Winners of the DT4REGIONS Ideathon announced
In autumn last year, the DT4REGIONS project in cooperation with the Helsinki-Uusimaa Regional Council organised four ideathon workshops for Artificial Intelligence Potential in Preventive Healthcare. The participants could submit their innovative ideas on how to use AI for preventive healthcare until the end of November 2022. Learn more about the ideathon here.
In December, the jury selected four winning teams who submitted proposals displaying particular impact and innovativeness. Each team was awarded EUR 2500.
Learn more about the winning teams, their challenges and ideas below.
Prevention of Diabetic Foot Syndrome
Team FAIDEN from Leiden University presented the idea of a user-friendly, AI-driven software that can be used by diabetic patients at home. It allows the patients to monitor and detect early signs of severe foot problems. Diabetic Foot Syndrome can have severe consequences if not detected early, and is a major cause for lower limb amputation in Europe and worldwide. Read more here.
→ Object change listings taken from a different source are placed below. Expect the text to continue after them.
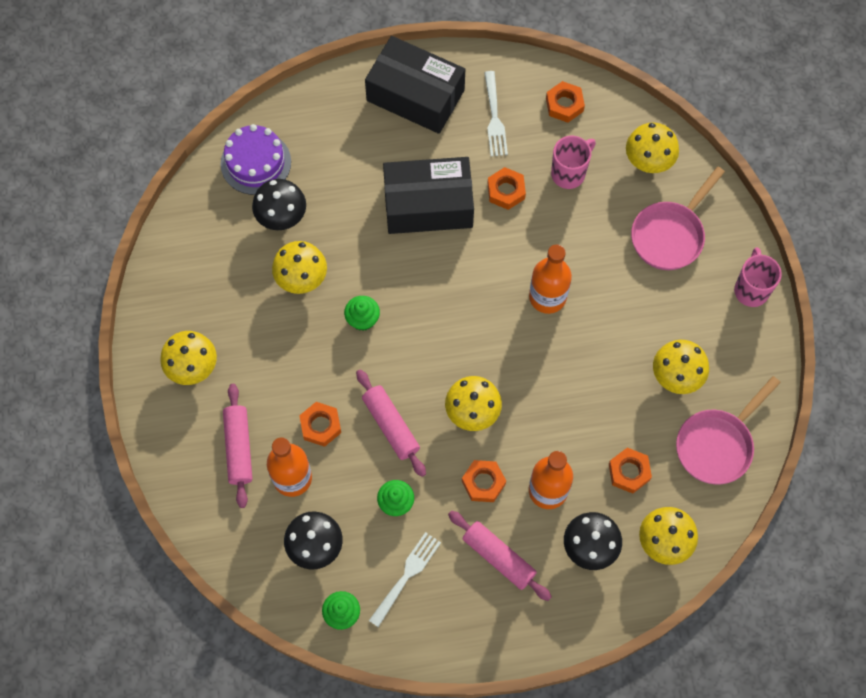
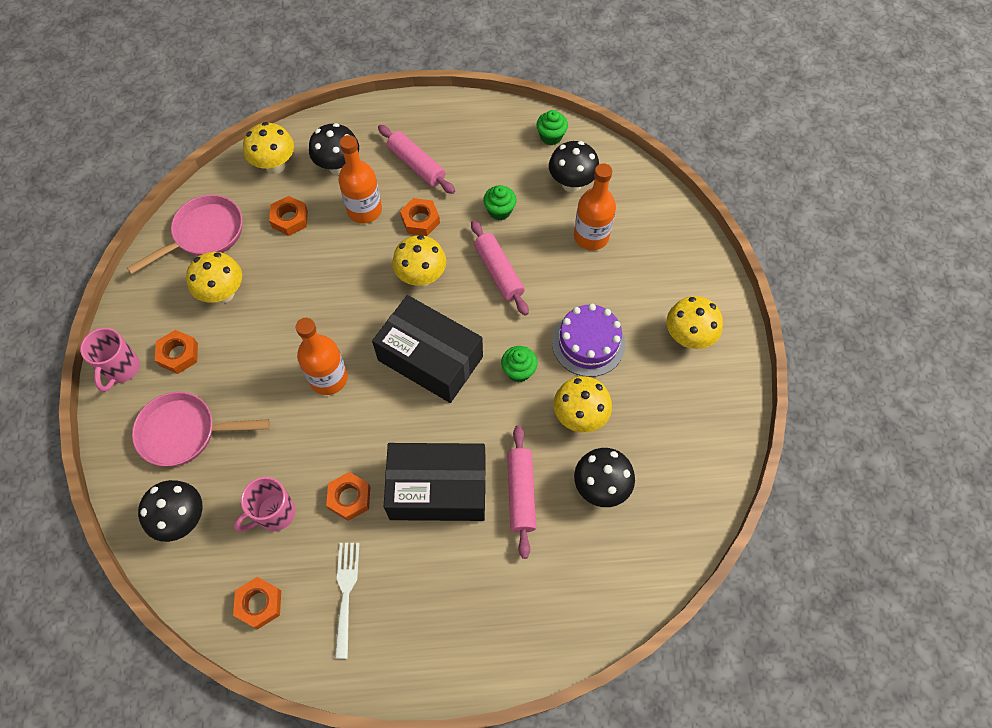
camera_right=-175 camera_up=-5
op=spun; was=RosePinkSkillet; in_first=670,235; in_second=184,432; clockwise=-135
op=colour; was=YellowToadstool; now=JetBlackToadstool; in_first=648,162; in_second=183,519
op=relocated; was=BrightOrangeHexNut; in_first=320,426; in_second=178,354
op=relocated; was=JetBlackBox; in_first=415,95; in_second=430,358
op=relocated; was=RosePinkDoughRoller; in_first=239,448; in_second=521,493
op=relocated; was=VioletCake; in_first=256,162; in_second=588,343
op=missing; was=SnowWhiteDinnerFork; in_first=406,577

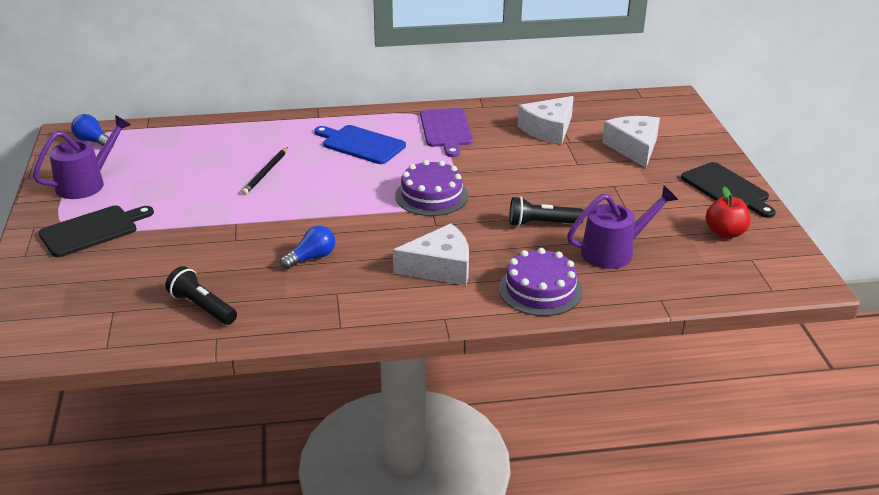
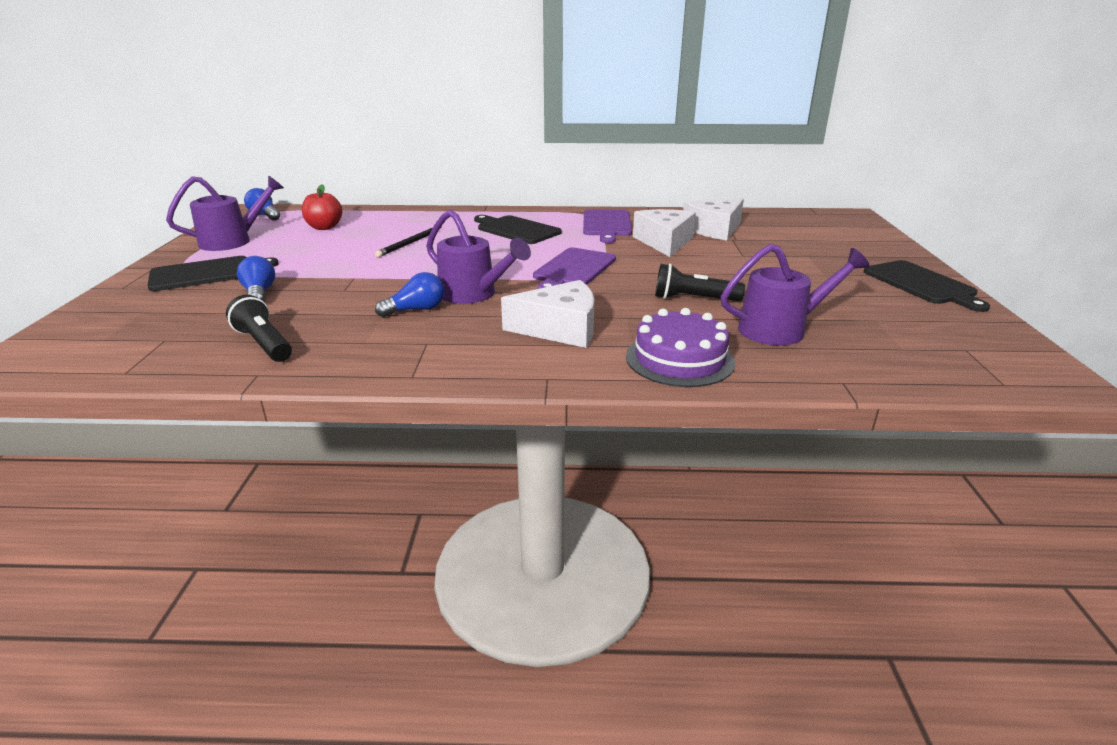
camera_right=10 camera_up=-5
op=appeared; now=CobaltBulb; in_second=259,293
op=relocated; was=CrimsonToyApple; in_first=725,233; in_second=324,227
op=appeared; now=VioletSprinklingCan; in_second=474,294
op=colour; was=CobaltBreadBoard; now=JetBlackBreadBoard; in_first=361,144; in_second=516,230
op=exchanged; was=VioletCake; now=VioletBreadBoard; in_first=431,196; in_second=573,269
op=relocated; was=SnowWhiteCheeseWedge; in_first=633,148; in_second=664,242

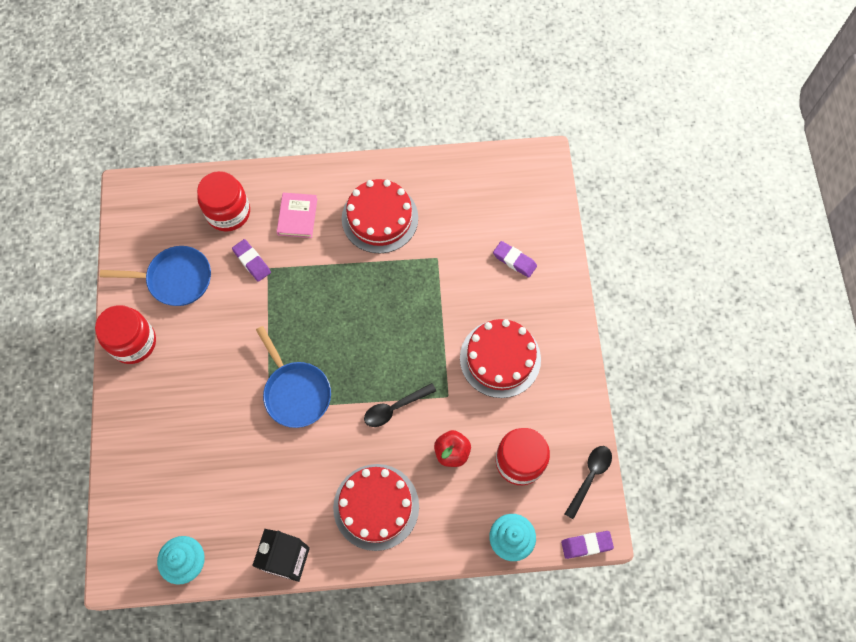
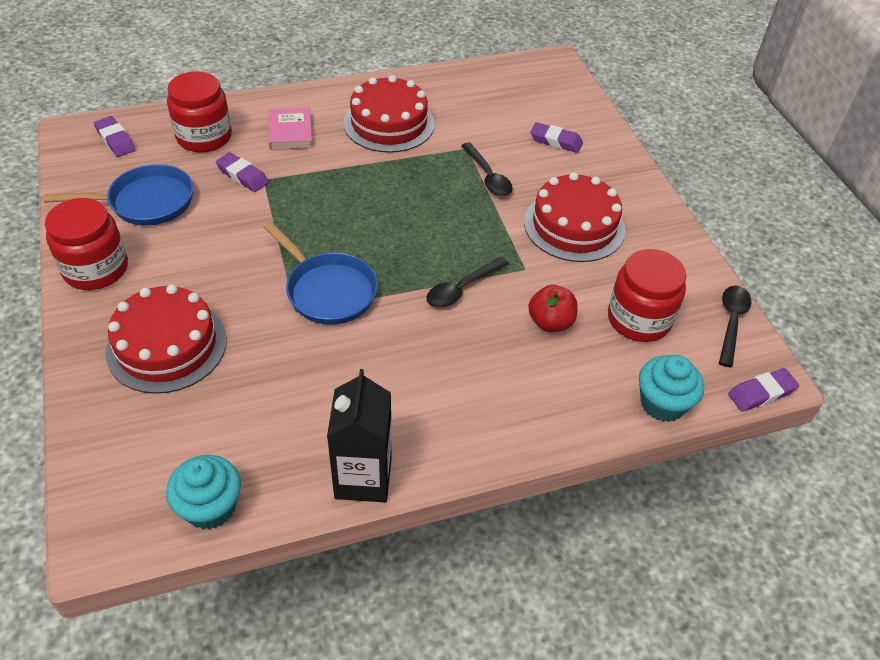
camera_right=-15 camera_up=-20
op=appeared; now=VioletEraser; in_second=115,140
op=relocated; was=CrimsonCake; in_first=376,506; in_second=167,345
op=appeared; now=JetBlackTeaspoon; in_second=488,177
Emotional Awareness for Better Mental Health
Emotional avoidance is a cause for distress, and can lead to severe mental health conditions. An app being developed by team Soil from Healthy Mind Tech in Denmark enables long-term self-assessment and monitoring of the patient’s own emotional style, assisting also medical health professionals more precisely compared to conventional medical questionnaires.
AI-Assisted Decision-Making Tool Kit for Nursing Homes
In elderly care, a decrease in functional ability can lead to hospitalisation, with a drastic impact on the quality of life of the patient. Even small changes in eating, sleeping, weight and body mass, or everyday chores might predict early decreases in functional ability, but they are difficult to detect. The team from Attendo in Finland proposed an AI algorithm that could be used as a “gut feeling” to create guidelines and an individual prognosis for changes in functional ability.
Helsinki Health Study Score for Forecasting Healthy Aging in Midlife Adults
Early detection of risky health-related behaviours already in midlife adults could be a potential intervention to prevent health decline later in life. Huge amounts of patient-related information are collected, but it’s poorly used in preventive health care. An efficient AI approach is needed to solve complex statistics, find latent time series from individuals and prognose distinct developmental patterns in a novel way, to identify new risk groups. The Helsinki Health Study Team from University of Helsinki proposed using broad survey data in AI to build a scoring system at the individual level.